**Request:**
Please render every line of the records below as a Markdown table with two columns, Row and Line. Number each row and leave out blank lines.

**Provided data:**
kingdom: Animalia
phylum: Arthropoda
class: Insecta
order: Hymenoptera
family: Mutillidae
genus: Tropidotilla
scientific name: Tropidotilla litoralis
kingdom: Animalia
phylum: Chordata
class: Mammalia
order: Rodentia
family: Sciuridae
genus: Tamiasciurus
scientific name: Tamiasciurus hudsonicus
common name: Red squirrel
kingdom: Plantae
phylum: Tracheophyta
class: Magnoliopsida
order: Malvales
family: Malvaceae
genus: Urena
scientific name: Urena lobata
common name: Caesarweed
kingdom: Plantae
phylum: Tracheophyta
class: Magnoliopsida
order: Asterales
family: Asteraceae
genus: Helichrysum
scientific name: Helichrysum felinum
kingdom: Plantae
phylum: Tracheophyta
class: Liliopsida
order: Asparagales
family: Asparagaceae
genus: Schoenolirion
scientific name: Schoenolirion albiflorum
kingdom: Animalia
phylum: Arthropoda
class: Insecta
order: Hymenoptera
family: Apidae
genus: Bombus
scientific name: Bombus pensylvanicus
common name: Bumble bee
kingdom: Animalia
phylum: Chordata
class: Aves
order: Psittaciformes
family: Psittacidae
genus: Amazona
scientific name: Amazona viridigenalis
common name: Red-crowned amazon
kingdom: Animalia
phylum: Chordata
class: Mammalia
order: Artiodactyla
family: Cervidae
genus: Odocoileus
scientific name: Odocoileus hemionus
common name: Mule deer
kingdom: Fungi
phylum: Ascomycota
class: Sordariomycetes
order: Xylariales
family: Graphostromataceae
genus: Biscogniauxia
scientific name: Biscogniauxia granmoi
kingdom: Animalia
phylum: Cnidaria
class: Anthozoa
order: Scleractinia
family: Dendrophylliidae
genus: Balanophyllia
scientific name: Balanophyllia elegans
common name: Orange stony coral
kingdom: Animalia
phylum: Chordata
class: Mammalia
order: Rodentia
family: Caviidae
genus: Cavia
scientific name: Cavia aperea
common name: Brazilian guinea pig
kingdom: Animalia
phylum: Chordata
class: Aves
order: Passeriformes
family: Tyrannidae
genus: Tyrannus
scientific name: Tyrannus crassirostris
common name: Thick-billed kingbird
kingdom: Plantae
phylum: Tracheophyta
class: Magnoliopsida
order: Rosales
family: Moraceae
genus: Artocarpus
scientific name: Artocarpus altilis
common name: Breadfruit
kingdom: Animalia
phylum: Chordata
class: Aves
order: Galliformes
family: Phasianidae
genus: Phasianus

**Result below:**
| Row | Line |
|---|---|
| 1 | kingdom: Animalia |
| 2 | phylum: Arthropoda |
| 3 | class: Insecta |
| 4 | order: Hymenoptera |
| 5 | family: Mutillidae |
| 6 | genus: Tropidotilla |
| 7 | scientific name: Tropidotilla litoralis |
| 8 | kingdom: Animalia |
| 9 | phylum: Chordata |
| 10 | class: Mammalia |
| 11 | order: Rodentia |
| 12 | family: Sciuridae |
| 13 | genus: Tamiasciurus |
| 14 | scientific name: Tamiasciurus hudsonicus |
| 15 | common name: Red squirrel |
| 16 | kingdom: Plantae |
| 17 | phylum: Tracheophyta |
| 18 | class: Magnoliopsida |
| 19 | order: Malvales |
| 20 | family: Malvaceae |
| 21 | genus: Urena |
| 22 | scientific name: Urena lobata |
| 23 | common name: Caesarweed |
| 24 | kingdom: Plantae |
| 25 | phylum: Tracheophyta |
| 26 | class: Magnoliopsida |
| 27 | order: Asterales |
| 28 | family: Asteraceae |
| 29 | genus: Helichrysum |
| 30 | scientific name: Helichrysum felinum |
| 31 | kingdom: Plantae |
| 32 | phylum: Tracheophyta |
| 33 | class: Liliopsida |
| 34 | order: Asparagales |
| 35 | family: Asparagaceae |
| 36 | genus: Schoenolirion |
| 37 | scientific name: Schoenolirion albiflorum |
| 38 | kingdom: Animalia |
| 39 | phylum: Arthropoda |
| 40 | class: Insecta |
| 41 | order: Hymenoptera |
| 42 | family: Apidae |
| 43 | genus: Bombus |
| 44 | scientific name: Bombus pensylvanicus |
| 45 | common name: Bumble bee |
| 46 | kingdom: Animalia |
| 47 | phylum: Chordata |
| 48 | class: Aves |
| 49 | order: Psittaciformes |
| 50 | family: Psittacidae |
| 51 | genus: Amazona |
| 52 | scientific name: Amazona viridigenalis |
| 53 | common name: Red-crowned amazon |
| 54 | kingdom: Animalia |
| 55 | phylum: Chordata |
| 56 | class: Mammalia |
| 57 | order: Artiodactyla |
| 58 | family: Cervidae |
| 59 | genus: Odocoileus |
| 60 | scientific name: Odocoileus hemionus |
| 61 | common name: Mule deer |
| 62 | kingdom: Fungi |
| 63 | phylum: Ascomycota |
| 64 | class: Sordariomycetes |
| 65 | order: Xylariales |
| 66 | family: Graphostromataceae |
| 67 | genus: Biscogniauxia |
| 68 | scientific name: Biscogniauxia granmoi |
| 69 | kingdom: Animalia |
| 70 | phylum: Cnidaria |
| 71 | class: Anthozoa |
| 72 | order: Scleractinia |
| 73 | family: Dendrophylliidae |
| 74 | genus: Balanophyllia |
| 75 | scientific name: Balanophyllia elegans |
| 76 | common name: Orange stony coral |
| 77 | kingdom: Animalia |
| 78 | phylum: Chordata |
| 79 | class: Mammalia |
| 80 | order: Rodentia |
| 81 | family: Caviidae |
| 82 | genus: Cavia |
| 83 | scientific name: Cavia aperea |
| 84 | common name: Brazilian guinea pig |
| 85 | kingdom: Animalia |
| 86 | phylum: Chordata |
| 87 | class: Aves |
| 88 | order: Passeriformes |
| 89 | family: Tyrannidae |
| 90 | genus: Tyrannus |
| 91 | scientific name: Tyrannus crassirostris |
| 92 | common name: Thick-billed kingbird |
| 93 | kingdom: Plantae |
| 94 | phylum: Tracheophyta |
| 95 | class: Magnoliopsida |
| 96 | order: Rosales |
| 97 | family: Moraceae |
| 98 | genus: Artocarpus |
| 99 | scientific name: Artocarpus altilis |
| 100 | common name: Breadfruit |
| 101 | kingdom: Animalia |
| 102 | phylum: Chordata |
| 103 | class: Aves |
| 104 | order: Galliformes |
| 105 | family: Phasianidae |
| 106 | genus: Phasianus |